How is Provenance processed?
By documenting the executable provenance of each module and the workflow itself as workflow provenance, any workflow application can become a mechanism for capturing processing provenance. We have used a combination of an executable provenance XSD with LONI Pipeline workflows to capture processing provenance and description. One of the real strengths of this system is the capacity to easily recreate the processing applied to a file by viewing its provenance file, extracting the workflow, and rerunning it in the LONI Pipeline.
What is Workflow Provenance?
Binary provenance describes the creation of a binary, but workflow provenance describes the actual invocation of that individual binary or the invocation of a binary in the context of a series of steps or a workflow. In its simplest form, the workflow provenance XSD captures the names of the data files used as input and output, the options used to invoke the single binary, and the environment in which the binary was run. Arguments to the binary are captured by recording the command-line that was used to invoke the binary. The processing environment is described similarly to the environment for compilation, but also includes environmental variables that may modify the behavior of the binary. For example, the FSL tools (Smith et al., 2004) use an environment variable called “FSLOUTPUTTYPE” to define the file format of the output image.

◆ OBJECTIVES
1/ From the provenance passage, quote the portion starting with "How is Provenance" and going on through "is Workflow Provenance?".
2/ Continue the provenance passage from the point where it stops.

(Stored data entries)
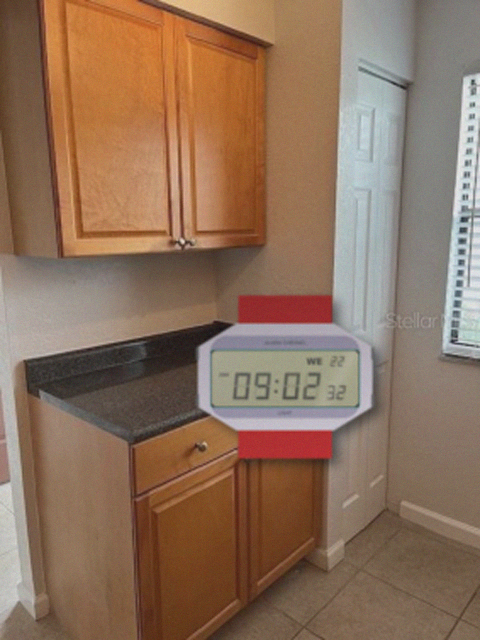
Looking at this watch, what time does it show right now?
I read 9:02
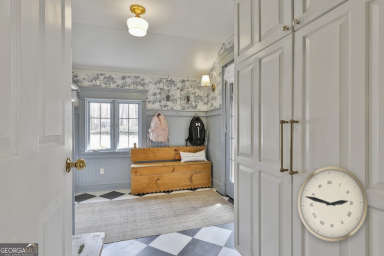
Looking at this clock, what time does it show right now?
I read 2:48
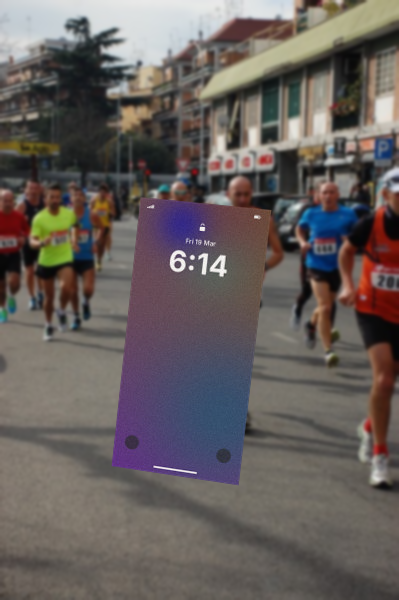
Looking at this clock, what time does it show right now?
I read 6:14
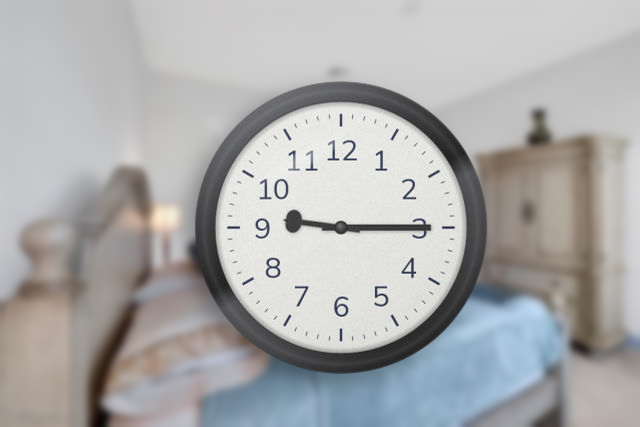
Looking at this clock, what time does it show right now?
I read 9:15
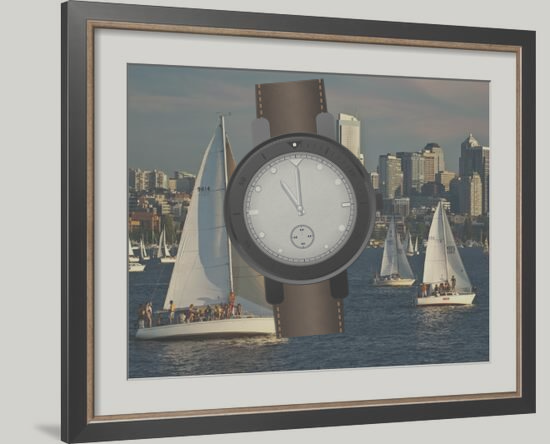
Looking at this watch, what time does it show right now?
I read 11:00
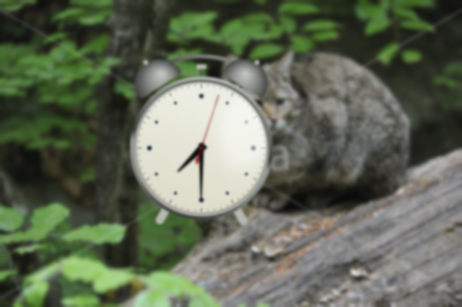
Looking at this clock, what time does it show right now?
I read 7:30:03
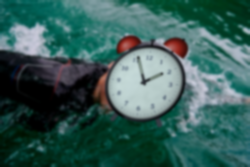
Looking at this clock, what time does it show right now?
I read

==

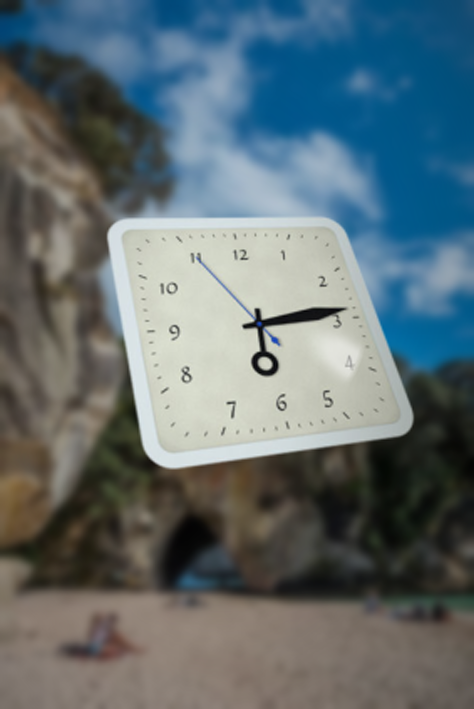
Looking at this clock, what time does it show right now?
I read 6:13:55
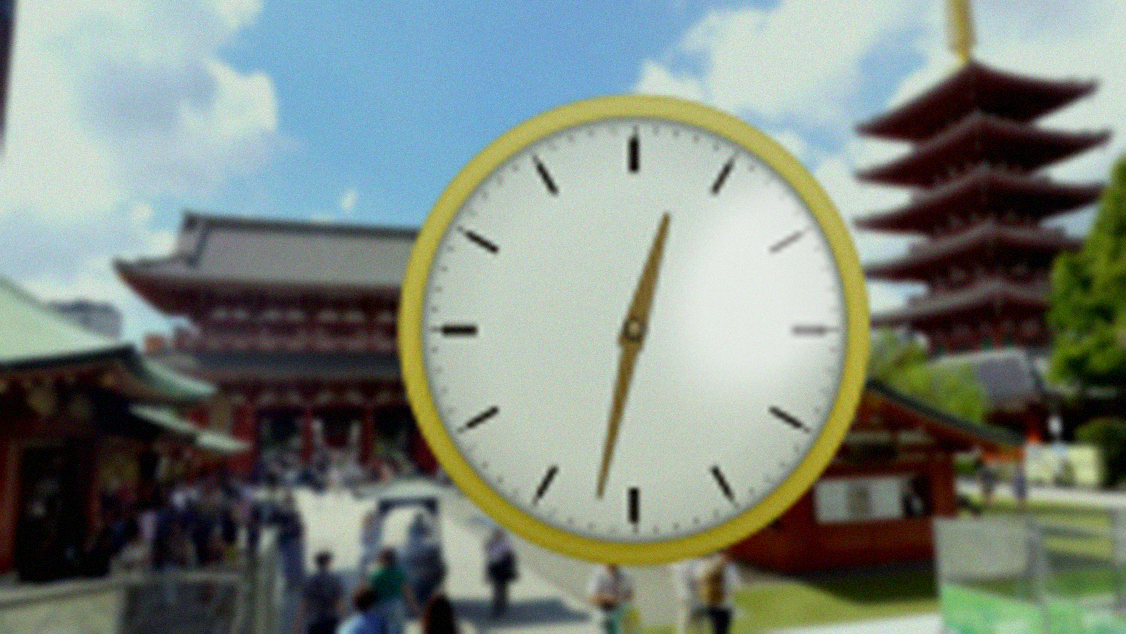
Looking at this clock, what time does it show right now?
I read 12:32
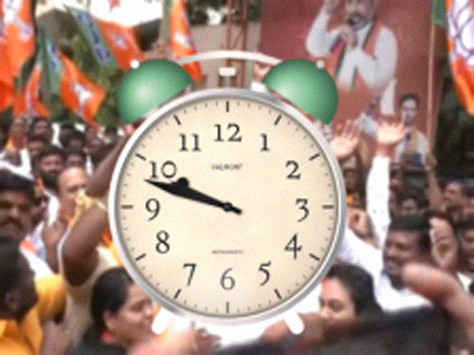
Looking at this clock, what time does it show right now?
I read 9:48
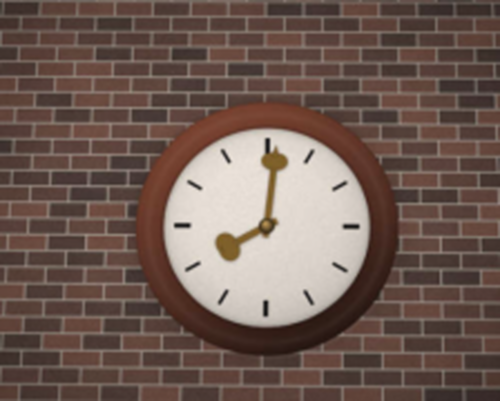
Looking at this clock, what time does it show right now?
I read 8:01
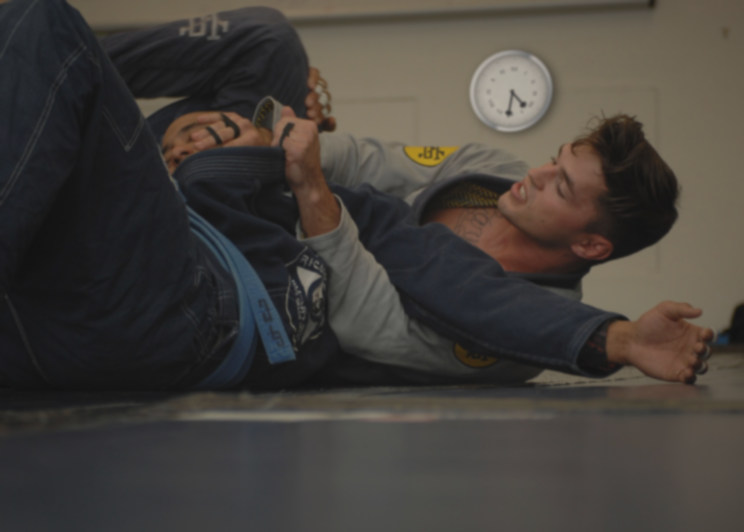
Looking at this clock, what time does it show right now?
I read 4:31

==

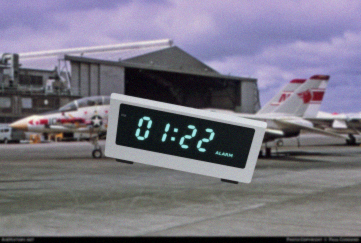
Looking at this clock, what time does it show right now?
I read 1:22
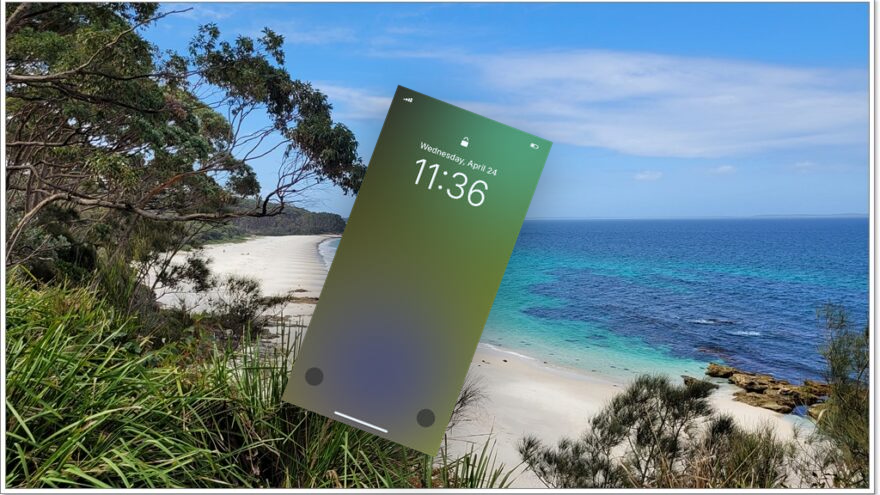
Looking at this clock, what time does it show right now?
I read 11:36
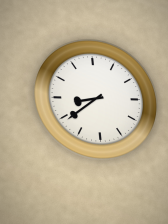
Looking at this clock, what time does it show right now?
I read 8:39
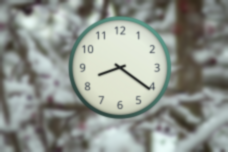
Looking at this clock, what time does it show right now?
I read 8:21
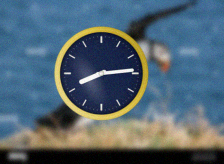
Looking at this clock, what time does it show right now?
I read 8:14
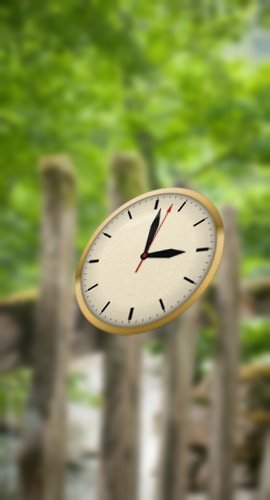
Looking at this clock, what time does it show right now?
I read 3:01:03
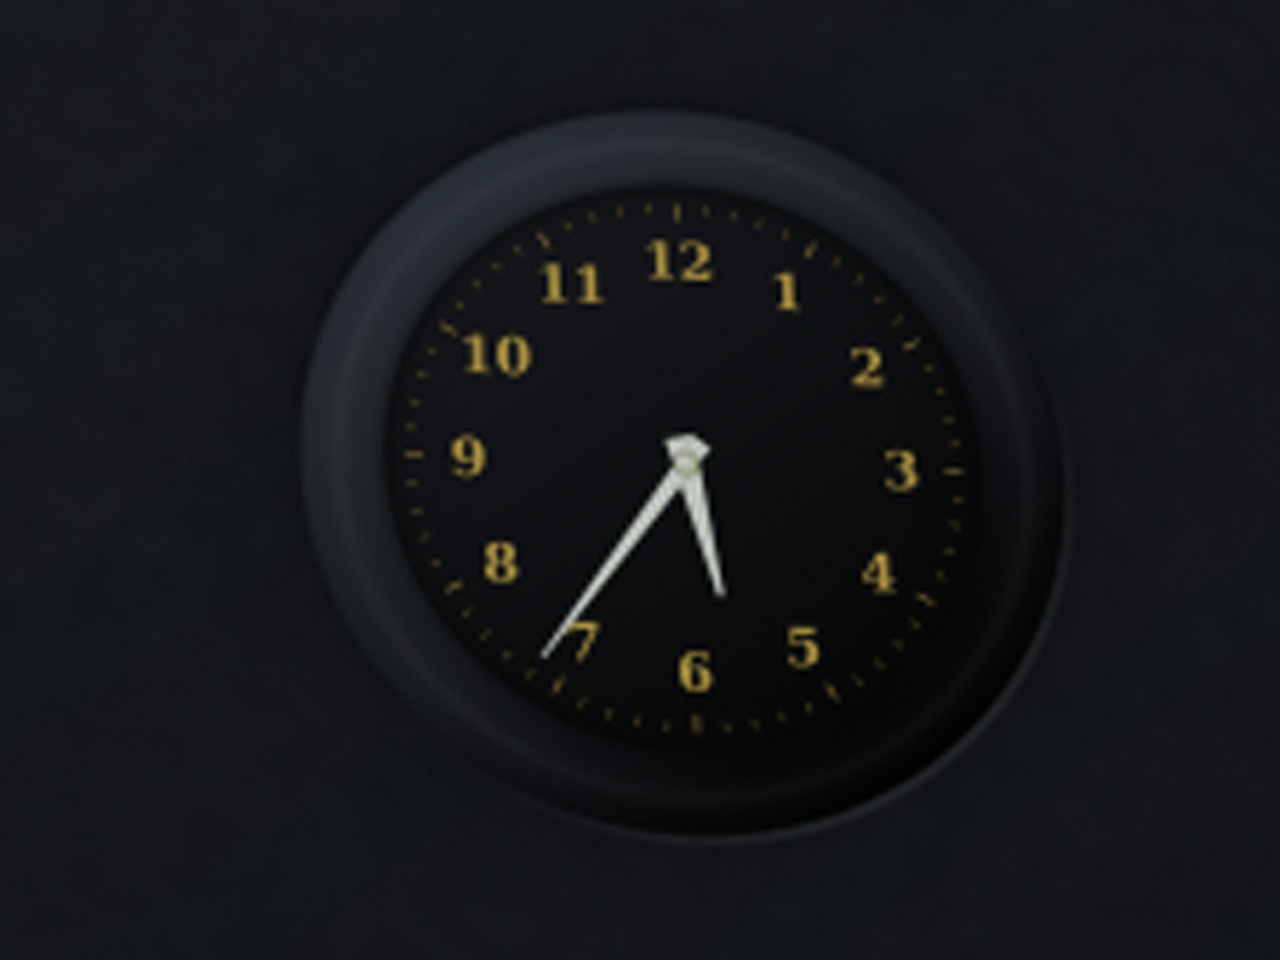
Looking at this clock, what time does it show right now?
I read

◆ RESPONSES PER TASK
1/
How is Provenance processed?
By documenting the executable provenance of each module and the workflow itself as workflow provenance, any workflow application can become a mechanism for capturing processing provenance. We have used a combination of an executable provenance XSD with LONI Pipeline workflows to capture processing provenance and description. One of the real strengths of this system is the capacity to easily recreate the processing applied to a file by viewing its provenance file, extracting the workflow, and rerunning it in the LONI Pipeline.
What is Workflow Provenance?

2/
Often image processing is complex and non-linear and cannot be represented in a simple script or directed acyclic graph. Data may converge along several lines of processing only to diverge again after a common step. These complex workflows are difficult to document, either for publication or later re-use. Capturing the provenance for these workflows is equally complex, not only requiring the execution order of the individual steps, but how those steps are related to one another, especially in the case of multiple lines of data being processed simultaneously. In order to address this issue we have used the LONI Pipeline Processing Environment (LONI Pipeline; http://pipeline.loni.usc.edu) (Rex et al., 2003) to capture workflow provenance and description.
The LONI Pipeline is a simple, efficient, and distributed computing solution to these problems, enabling software inclusion from different laboratories in different environments. It provides a visual programming interface for the design, execution, and dissemination of neuroimaging analyses. Individual executables are represented as “modules” that can be added, deleted, and substituted for other modules within a graphical user interface. Connections between the modules that establish an analysis methodology are represented by a “workflow”. The environment handles bookkeeping, controls the details of the computation, and information transfer between modules and within the workflow. It allows files, intermediate results, and other information to be accurately passed between individually connected modules. Modules and workflows can be saved to disk at any stage of development and recalled at a later time for modification, use, or distribution.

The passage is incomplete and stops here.